Wanstor AI usage policy

Summary

Wanstor uses artificial intelligence tools internally to support the delivery of services. This includes the use of Microsoft 365 Copilot, which may process customer data in the course of normal service delivery. Some Copilot experiences use non-Microsoft language models, such as Anthropic Claude, which may involve AI processing outside the UK or EU under Microsoft’s contractual and security framework. This Addendum explains how and when AI tools are used, and how this fits within our existing security and data protection obligations.

Policy

1. Use of AI tools in service delivery

Wanstor uses AI tools internally to support the delivery of services. These tools are used to assist our teams with activities such as analysis, drafting, summarisation, automation, testing, and productivity tasks.

AI tools are used as a support mechanism for Wanstor personnel. Responsibility for decisions, outcomes, and advice remains with Wanstor and our staff.

2. Primary use of Microsoft 365 Copilot

Our primary AI tooling for work involving customer environments or customer data is Microsoft 365 Copilot, where it is available.

Microsoft 365 Copilot operates within the Microsoft 365 service boundary and is subject to Microsoft’s enterprise security, privacy, and compliance controls. Microsoft states that prompts and responses, and organisational data accessed through Copilot, are not used to train underlying foundation language models.

Where Wanstor uses Microsoft 365 Copilot in the course of delivering services, customer data may be processed within Wanstor’s Microsoft 365 tenant in line with Microsoft’s product terms and data protection commitments.

3. Use of Anthropic and other non-Microsoft models within Copilot

Microsoft 365 Copilot supports the use of multiple large language models behind the Copilot experience, including models provided by Anthropic, such as Claude, and other models that Microsoft may introduce in future.

Microsoft states that when Anthropic-backed models are used within certain Copilot experiences, including Copilot in Word, Excel, and PowerPoint, some AI processing occurs outside the Microsoft UK and EU data boundary.

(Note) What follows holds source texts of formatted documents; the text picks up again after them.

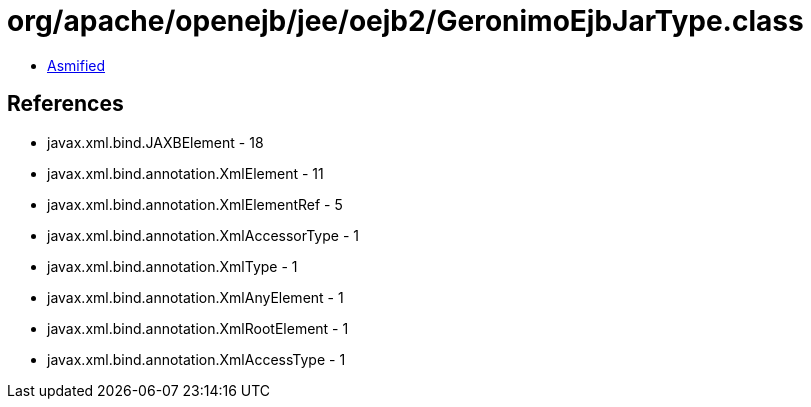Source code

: = org/apache/openejb/jee/oejb2/GeronimoEjbJarType.class

 - link:GeronimoEjbJarType-asmified.java[Asmified]

== References

 - javax.xml.bind.JAXBElement - 18
 - javax.xml.bind.annotation.XmlElement - 11
 - javax.xml.bind.annotation.XmlElementRef - 5
 - javax.xml.bind.annotation.XmlAccessorType - 1
 - javax.xml.bind.annotation.XmlType - 1
 - javax.xml.bind.annotation.XmlAnyElement - 1
 - javax.xml.bind.annotation.XmlRootElement - 1
 - javax.xml.bind.annotation.XmlAccessType - 1
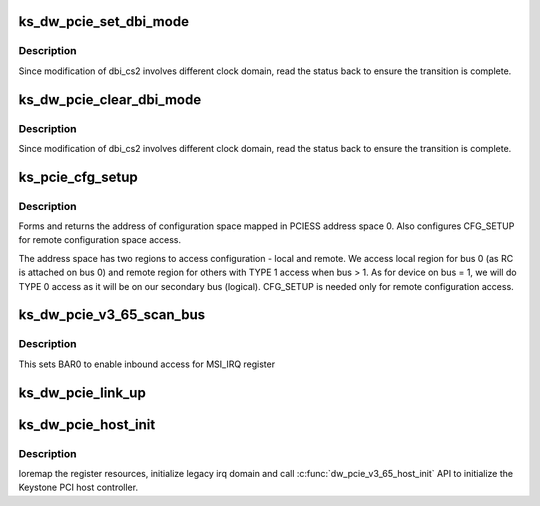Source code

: .. -*- coding: utf-8; mode: rst -*-
.. src-file: drivers/pci/host/pci-keystone-dw.c

.. _`ks_dw_pcie_set_dbi_mode`:

ks_dw_pcie_set_dbi_mode
=======================

.. c:function:: void ks_dw_pcie_set_dbi_mode(void __iomem *reg_virt)

    Set DBI mode to access overlaid BAR mask registers

    :param void __iomem \*reg_virt:
        *undescribed*

.. _`ks_dw_pcie_set_dbi_mode.description`:

Description
-----------

Since modification of dbi_cs2 involves different clock domain, read the
status back to ensure the transition is complete.

.. _`ks_dw_pcie_clear_dbi_mode`:

ks_dw_pcie_clear_dbi_mode
=========================

.. c:function:: void ks_dw_pcie_clear_dbi_mode(void __iomem *reg_virt)

    Disable DBI mode

    :param void __iomem \*reg_virt:
        *undescribed*

.. _`ks_dw_pcie_clear_dbi_mode.description`:

Description
-----------

Since modification of dbi_cs2 involves different clock domain, read the
status back to ensure the transition is complete.

.. _`ks_pcie_cfg_setup`:

ks_pcie_cfg_setup
=================

.. c:function:: void __iomem *ks_pcie_cfg_setup(struct keystone_pcie *ks_pcie, u8 bus, unsigned int devfn)

    Set up configuration space address for a device

    :param struct keystone_pcie \*ks_pcie:
        ptr to keystone_pcie structure

    :param u8 bus:
        Bus number the device is residing on

    :param unsigned int devfn:
        device, function number info

.. _`ks_pcie_cfg_setup.description`:

Description
-----------

Forms and returns the address of configuration space mapped in PCIESS
address space 0.  Also configures CFG_SETUP for remote configuration space
access.

The address space has two regions to access configuration - local and remote.
We access local region for bus 0 (as RC is attached on bus 0) and remote
region for others with TYPE 1 access when bus > 1.  As for device on bus = 1,
we will do TYPE 0 access as it will be on our secondary bus (logical).
CFG_SETUP is needed only for remote configuration access.

.. _`ks_dw_pcie_v3_65_scan_bus`:

ks_dw_pcie_v3_65_scan_bus
=========================

.. c:function:: void ks_dw_pcie_v3_65_scan_bus(struct pcie_port *pp)

    keystone scan_bus post initialization

    :param struct pcie_port \*pp:
        *undescribed*

.. _`ks_dw_pcie_v3_65_scan_bus.description`:

Description
-----------

This sets BAR0 to enable inbound access for MSI_IRQ register

.. _`ks_dw_pcie_link_up`:

ks_dw_pcie_link_up
==================

.. c:function:: int ks_dw_pcie_link_up(struct pcie_port *pp)

    Check if link up

    :param struct pcie_port \*pp:
        *undescribed*

.. _`ks_dw_pcie_host_init`:

ks_dw_pcie_host_init
====================

.. c:function:: int ks_dw_pcie_host_init(struct keystone_pcie *ks_pcie, struct device_node *msi_intc_np)

    initialize host for v3_65 dw hardware

    :param struct keystone_pcie \*ks_pcie:
        *undescribed*

    :param struct device_node \*msi_intc_np:
        *undescribed*

.. _`ks_dw_pcie_host_init.description`:

Description
-----------

Ioremap the register resources, initialize legacy irq domain
and call \ :c:func:`dw_pcie_v3_65_host_init`\  API to initialize the Keystone
PCI host controller.

.. This file was automatic generated / don't edit.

In these scenarios:

• Anthropic operates as a Microsoft sub-processor
• processing occurs within Microsoft’s Copilot orchestration and enterprise controls
• prompts and responses are not used to train Anthropic or other foundation models

Wanstor’s use of Copilot includes the use of these models where Microsoft selects or permits them for specific Copilot capabilities. As Microsoft expands or changes the models available within Copilot, Wanstor may use those capabilities as part of service delivery.

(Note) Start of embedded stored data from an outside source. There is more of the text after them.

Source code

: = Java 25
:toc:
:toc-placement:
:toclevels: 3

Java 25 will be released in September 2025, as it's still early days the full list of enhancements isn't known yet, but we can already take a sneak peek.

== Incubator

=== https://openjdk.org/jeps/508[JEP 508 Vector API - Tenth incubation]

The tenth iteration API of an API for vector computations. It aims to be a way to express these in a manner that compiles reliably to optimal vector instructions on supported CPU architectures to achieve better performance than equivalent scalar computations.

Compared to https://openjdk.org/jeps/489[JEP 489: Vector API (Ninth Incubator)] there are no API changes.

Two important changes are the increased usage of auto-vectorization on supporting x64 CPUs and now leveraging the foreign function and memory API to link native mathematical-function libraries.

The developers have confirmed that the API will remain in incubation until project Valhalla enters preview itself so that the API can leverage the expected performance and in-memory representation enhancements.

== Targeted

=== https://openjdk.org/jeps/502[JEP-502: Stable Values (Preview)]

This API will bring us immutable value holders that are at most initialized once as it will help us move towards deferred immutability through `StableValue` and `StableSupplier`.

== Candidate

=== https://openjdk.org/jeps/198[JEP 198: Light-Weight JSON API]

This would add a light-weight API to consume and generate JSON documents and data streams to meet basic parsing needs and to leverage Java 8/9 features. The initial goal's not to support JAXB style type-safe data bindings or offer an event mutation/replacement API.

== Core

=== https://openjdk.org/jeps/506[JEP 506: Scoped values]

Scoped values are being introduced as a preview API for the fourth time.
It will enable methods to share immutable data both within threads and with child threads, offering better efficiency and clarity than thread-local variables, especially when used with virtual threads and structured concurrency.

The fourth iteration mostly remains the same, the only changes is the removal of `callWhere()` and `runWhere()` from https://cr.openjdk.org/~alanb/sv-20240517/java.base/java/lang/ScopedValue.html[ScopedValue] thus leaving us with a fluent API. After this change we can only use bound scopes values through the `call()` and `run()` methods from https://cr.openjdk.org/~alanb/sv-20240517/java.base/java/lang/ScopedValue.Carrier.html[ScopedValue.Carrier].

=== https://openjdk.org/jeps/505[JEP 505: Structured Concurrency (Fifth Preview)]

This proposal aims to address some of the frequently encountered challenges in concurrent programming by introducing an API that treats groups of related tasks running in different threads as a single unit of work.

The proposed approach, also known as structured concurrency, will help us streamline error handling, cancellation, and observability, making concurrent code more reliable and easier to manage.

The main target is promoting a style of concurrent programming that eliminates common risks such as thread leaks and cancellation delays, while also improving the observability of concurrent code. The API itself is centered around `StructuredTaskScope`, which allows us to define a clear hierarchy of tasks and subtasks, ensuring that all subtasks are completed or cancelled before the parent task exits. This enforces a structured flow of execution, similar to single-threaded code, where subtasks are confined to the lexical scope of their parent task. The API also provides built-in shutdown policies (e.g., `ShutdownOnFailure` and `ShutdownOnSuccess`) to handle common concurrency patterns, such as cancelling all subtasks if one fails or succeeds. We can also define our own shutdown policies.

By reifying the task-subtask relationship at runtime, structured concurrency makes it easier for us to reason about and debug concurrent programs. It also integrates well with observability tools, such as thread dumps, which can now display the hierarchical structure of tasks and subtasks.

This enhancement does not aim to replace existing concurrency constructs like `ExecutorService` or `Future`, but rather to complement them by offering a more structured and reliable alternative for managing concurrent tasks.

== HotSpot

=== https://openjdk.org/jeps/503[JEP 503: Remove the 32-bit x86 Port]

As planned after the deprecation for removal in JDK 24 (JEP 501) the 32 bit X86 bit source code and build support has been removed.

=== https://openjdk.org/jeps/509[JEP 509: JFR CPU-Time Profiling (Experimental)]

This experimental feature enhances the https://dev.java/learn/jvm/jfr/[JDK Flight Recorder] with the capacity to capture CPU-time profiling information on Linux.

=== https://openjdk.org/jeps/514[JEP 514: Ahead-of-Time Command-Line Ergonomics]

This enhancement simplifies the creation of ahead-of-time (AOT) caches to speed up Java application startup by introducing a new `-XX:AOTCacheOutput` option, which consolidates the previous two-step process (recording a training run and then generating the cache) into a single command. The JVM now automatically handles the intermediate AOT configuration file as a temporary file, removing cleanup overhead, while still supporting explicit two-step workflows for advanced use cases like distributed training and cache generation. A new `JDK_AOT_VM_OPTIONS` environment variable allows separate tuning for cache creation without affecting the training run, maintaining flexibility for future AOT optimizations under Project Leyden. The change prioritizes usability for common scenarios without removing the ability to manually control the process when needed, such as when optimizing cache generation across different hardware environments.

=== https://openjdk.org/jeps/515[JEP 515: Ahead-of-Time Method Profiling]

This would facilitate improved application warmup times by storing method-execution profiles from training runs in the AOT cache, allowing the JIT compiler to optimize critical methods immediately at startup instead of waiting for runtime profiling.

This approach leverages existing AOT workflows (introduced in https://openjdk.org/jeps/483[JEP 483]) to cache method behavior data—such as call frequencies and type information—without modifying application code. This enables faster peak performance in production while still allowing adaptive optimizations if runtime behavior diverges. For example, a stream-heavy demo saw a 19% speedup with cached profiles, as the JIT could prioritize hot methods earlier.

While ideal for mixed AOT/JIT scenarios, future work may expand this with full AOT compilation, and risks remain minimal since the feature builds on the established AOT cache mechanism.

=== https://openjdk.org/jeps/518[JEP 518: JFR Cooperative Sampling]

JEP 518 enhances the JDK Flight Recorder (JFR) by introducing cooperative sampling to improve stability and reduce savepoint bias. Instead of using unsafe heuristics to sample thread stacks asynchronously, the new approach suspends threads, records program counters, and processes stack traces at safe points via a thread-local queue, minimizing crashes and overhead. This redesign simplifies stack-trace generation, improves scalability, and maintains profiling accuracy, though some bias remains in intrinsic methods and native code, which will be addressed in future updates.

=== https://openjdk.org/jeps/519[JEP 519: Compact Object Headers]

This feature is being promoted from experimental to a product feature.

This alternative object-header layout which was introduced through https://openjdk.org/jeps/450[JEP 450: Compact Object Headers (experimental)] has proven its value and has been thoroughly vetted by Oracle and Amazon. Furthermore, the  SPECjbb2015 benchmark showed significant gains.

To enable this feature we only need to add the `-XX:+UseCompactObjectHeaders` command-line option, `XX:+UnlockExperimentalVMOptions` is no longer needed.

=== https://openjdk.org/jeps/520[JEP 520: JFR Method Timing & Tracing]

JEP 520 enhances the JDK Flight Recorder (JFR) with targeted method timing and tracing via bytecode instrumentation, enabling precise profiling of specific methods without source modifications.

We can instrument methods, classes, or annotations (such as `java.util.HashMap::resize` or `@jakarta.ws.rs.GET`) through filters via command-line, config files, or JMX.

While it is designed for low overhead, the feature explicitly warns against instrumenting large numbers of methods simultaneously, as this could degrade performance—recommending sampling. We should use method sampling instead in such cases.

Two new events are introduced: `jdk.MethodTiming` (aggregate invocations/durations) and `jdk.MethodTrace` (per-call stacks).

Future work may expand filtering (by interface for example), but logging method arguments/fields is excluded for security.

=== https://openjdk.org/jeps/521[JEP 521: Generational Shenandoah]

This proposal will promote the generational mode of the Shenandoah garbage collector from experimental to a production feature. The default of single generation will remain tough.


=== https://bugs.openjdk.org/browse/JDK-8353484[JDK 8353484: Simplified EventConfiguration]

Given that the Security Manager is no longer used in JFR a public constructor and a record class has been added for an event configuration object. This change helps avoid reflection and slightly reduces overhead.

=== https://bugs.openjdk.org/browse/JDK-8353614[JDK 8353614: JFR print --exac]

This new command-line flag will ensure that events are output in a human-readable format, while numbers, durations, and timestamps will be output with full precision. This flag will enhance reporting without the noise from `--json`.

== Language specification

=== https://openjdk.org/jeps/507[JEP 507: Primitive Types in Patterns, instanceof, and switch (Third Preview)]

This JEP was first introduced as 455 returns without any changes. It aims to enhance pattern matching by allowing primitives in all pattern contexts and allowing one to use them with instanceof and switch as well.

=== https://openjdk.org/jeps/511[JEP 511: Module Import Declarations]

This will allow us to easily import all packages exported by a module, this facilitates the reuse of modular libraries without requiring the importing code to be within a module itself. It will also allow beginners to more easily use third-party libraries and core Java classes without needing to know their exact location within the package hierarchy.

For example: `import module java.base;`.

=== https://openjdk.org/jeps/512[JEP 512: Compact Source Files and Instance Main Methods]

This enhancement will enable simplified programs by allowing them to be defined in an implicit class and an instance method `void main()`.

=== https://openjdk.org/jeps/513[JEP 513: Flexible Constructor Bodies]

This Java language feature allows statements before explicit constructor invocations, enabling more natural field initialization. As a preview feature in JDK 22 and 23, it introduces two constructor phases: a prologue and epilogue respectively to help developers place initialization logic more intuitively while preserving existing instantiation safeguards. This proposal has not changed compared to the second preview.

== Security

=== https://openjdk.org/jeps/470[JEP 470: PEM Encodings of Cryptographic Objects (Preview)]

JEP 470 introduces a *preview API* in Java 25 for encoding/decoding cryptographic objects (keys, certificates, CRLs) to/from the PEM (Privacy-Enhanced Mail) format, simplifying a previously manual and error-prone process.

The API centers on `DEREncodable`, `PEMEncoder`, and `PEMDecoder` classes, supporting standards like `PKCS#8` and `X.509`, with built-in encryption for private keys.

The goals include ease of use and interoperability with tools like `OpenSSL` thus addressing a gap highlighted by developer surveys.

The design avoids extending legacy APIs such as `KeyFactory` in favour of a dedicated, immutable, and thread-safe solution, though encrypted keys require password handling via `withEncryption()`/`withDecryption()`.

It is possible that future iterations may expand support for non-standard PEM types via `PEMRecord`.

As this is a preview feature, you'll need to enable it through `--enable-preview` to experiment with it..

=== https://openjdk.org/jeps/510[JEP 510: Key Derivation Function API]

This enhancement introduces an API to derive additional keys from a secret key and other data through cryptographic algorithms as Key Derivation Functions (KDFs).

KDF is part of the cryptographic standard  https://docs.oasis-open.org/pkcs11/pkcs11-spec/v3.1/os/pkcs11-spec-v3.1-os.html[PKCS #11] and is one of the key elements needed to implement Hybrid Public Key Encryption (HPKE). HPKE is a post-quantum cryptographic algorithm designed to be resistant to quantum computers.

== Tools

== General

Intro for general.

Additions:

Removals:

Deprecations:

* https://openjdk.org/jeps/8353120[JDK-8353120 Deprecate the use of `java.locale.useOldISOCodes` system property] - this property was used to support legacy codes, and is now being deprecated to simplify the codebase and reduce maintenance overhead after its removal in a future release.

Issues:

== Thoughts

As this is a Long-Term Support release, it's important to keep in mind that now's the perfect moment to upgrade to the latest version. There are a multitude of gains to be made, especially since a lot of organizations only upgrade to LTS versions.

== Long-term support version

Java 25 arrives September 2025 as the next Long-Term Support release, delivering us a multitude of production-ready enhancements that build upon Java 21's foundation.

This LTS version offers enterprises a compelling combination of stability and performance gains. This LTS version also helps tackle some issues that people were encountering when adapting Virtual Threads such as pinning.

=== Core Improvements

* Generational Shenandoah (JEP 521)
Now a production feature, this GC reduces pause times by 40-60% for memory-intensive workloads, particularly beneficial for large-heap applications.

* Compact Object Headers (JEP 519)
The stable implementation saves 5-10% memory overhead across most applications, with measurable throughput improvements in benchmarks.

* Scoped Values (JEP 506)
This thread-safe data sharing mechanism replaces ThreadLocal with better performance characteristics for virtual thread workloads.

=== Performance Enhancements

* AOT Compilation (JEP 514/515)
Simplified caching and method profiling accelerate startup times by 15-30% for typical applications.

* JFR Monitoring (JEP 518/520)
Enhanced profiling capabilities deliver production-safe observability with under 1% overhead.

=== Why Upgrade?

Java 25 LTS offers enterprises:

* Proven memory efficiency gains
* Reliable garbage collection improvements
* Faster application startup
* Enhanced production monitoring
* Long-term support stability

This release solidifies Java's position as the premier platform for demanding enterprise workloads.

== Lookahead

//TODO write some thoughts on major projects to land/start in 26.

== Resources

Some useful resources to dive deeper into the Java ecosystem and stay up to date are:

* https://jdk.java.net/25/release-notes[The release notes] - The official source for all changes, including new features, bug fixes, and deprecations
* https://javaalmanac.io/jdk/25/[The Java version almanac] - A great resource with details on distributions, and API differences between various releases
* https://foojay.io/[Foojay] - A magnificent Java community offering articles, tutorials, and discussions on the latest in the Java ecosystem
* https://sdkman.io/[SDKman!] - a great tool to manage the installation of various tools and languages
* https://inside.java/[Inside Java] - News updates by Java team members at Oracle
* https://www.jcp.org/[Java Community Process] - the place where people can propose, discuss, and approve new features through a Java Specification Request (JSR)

This means that, in limited circumstances, customer data processed via Copilot may be processed, but not stored, outside the UK or EU as part of Microsoft-managed AI execution.

4. Limited use of other AI tools

In addition to Microsoft 365 Copilot, Wanstor may use other AI tools for internal activities such as research, development, drafting, diagnostics, experimentation, or skills development.

Some of these tools may not operate under UK GDPR aligned contractual terms or UK and EU data location commitments.

Wanstor trains and instructs its staff to avoid submitting customer personal data, sensitive data, or confidential customer content into AI tools that are not covered by appropriate safeguards. Where AI assistance is required, staff are instructed to prefer Microsoft 365 Copilot or to work with redacted, anonymised, or synthetic data.

5. Customer responsibilities and shared context

AI tools operate within the permissions, access controls, and data governance that already exist in the underlying systems. For Microsoft 365 Copilot, this means Copilot can only access data that the user already has permission to access.

Customers remain responsible for configuring appropriate access controls, data classification, and governance within their own environments.

6. Information security queries

This Addendum is intended to provide transparency about how AI tools are used by Wanstor. It does not create customer approval rights or service restrictions.

Any information security, supplier assurance, or audit-related queries relating to AI use should be directed to:

infosec@wanstor.com

7. Relationship to the MSA

This Addendum supplements the underlying Master Services Agreement by explaining how AI tools are used in practice. It does not replace confidentiality, data protection, or security obligations set out in the MSA.